# Panzer BP-12 shotgun



## Chiefster23 (Feb 5, 2016)

Yesterday I visited the LGS to get some target ammo. Stocks of all firearms were extremely low. EXTREMELY LOW!
A couple of young guys were buying a case of these Panzer BP-12 shotguns. Turkish made. I examined one and it seemed to be a decent weapon. Build quality and materials was good. Doing online research there seems to be a few problems with ammo issues. Does anyone here have any experience with one of these guns? My intended use would be home defence and I may be using low brass ammo to prevent over penetration.
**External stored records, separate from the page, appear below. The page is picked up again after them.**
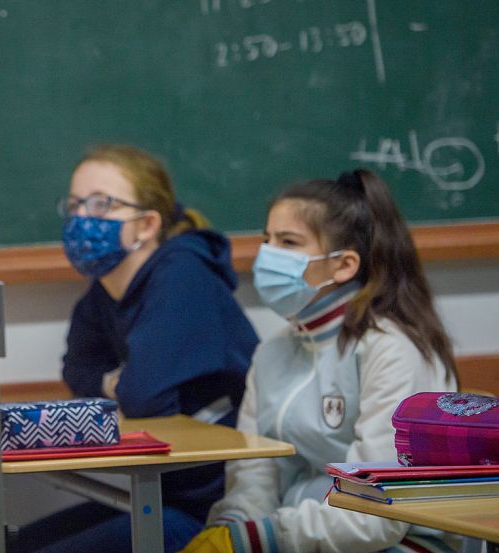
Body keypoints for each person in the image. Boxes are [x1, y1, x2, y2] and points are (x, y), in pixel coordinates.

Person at [179, 169, 459, 553]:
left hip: (400, 543)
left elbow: (377, 511)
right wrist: (232, 529)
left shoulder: (391, 349)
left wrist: (256, 540)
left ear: (344, 265)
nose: (269, 255)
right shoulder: (272, 352)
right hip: (304, 540)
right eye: (267, 240)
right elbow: (253, 482)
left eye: (289, 242)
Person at [16, 144, 259, 553]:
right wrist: (117, 383)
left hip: (214, 509)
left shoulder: (182, 273)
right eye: (75, 205)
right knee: (17, 543)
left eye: (101, 205)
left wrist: (120, 386)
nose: (81, 219)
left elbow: (142, 397)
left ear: (146, 224)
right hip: (161, 495)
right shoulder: (105, 289)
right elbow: (77, 371)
Low brass with a semi-auto could be problems. Anybody have experience or opinions?


----------



## Chipper (Dec 22, 2012)

This might help. I'll keep the ole 870.


----------



## Mojave Crow (Jun 9, 2020)

It does seem that magazine-feeding a shotgun has been problematic. They're probably out there, but I can't immediately name a rock-solid, defend your life, mag-fed shotty, and so like Chipper, I'll also stick with my tube-fed Mossy 500 for now, it's never failed. Train with it and you can get your pump-action speed up to be quite home-defense effective, then you can use whatever ammo.

But. I did see a tube-fed shotty with MULTIPLE TUBES for a 15+1 ammo load, the Tavor TS12, in the latest RECOIL. Out of my price range, but that could be reliable.


----------



## SOCOM42 (Nov 9, 2012)

I will stick with my century old and combat proven proven Winni mod. 12 riot and my 870s plus the Mushberg.

Last but not least in this lineup are the Rem 1100 combat and the Mod. 37 Ithaca's I own.

They are the last line of defense for me because of a screwed up shoulder.

Only three have recoil pads, the others have typical plastic butplates, except the 12 which has its original steel plate.

I don't like bullpups of any sort, don't like the idea of my face hanging over the chamber, deflector or not.

Saw one a couple of decades ago where the receiver let go, and the deflector plate gave way, bent and broke the guys jaw.

The Browning Auto Five took care of using low brass by moving the friction rings on the mag tube, they always worked.


----------



## NewRiverGeorge (Jan 2, 2018)

SOCOM42 said:


> I don't like bullpups of any sort, don't like the idea of my face hanging over the chamber, deflector or not..


I've always found bullpup triggers "squishy" for lack of a better term.


----------



## SOCOM42 (Nov 9, 2012)

NewRiverGeorge said:


> I've always found bullpup triggers "squishy" for lack of a better term.


That is from the loose linkage from where the trigger is moved up front.

Cheap made parts that flop around.

Just like the the crap extended triggers that I had to deal with on the M60-Ds.


----------



## RedLion (Sep 23, 2015)

Do yourself a favor and just pay the extra for a Vepr 12.









An awesome Russian made semi-auto 12 gage that is uber reliable, will shoot any 12 gage ammo without failure and is highly customizable if desired. I love mine and would have no problem trusting my life to it, using 5 round or 10 round mags or even the 25 round drum that I have.
I currently have a vortex red/green dot on it and used it to take two bucks last whitetail season. They are still available to buy even with the Russian import ban, but they ill run you around $1,200. Anyone that knows Vepr, knows that they make top notch AK's, shotguns and rifles.


----------



## StratMaster (Dec 26, 2017)

I have a couple Mossies and an 870, the price is always right/affordable, and no one wants to be on the wrong end when the buck starts to fly. I think rather than a mag-fed, just practice your quick reloading skills on your pump. Should be able to reload 3 rounds or so in the same time it takes to retrieve and change a mag. My go-to is my H&K FABARM. This is a short shotgun with a full stock... no pistol grips for me, I want to shoulder it and hit something center. 14" barrel, which is long enough for the porch, the yard, and down the street some. This one cost me $400 + a $5 tax stamp. Still not very expensive.


----------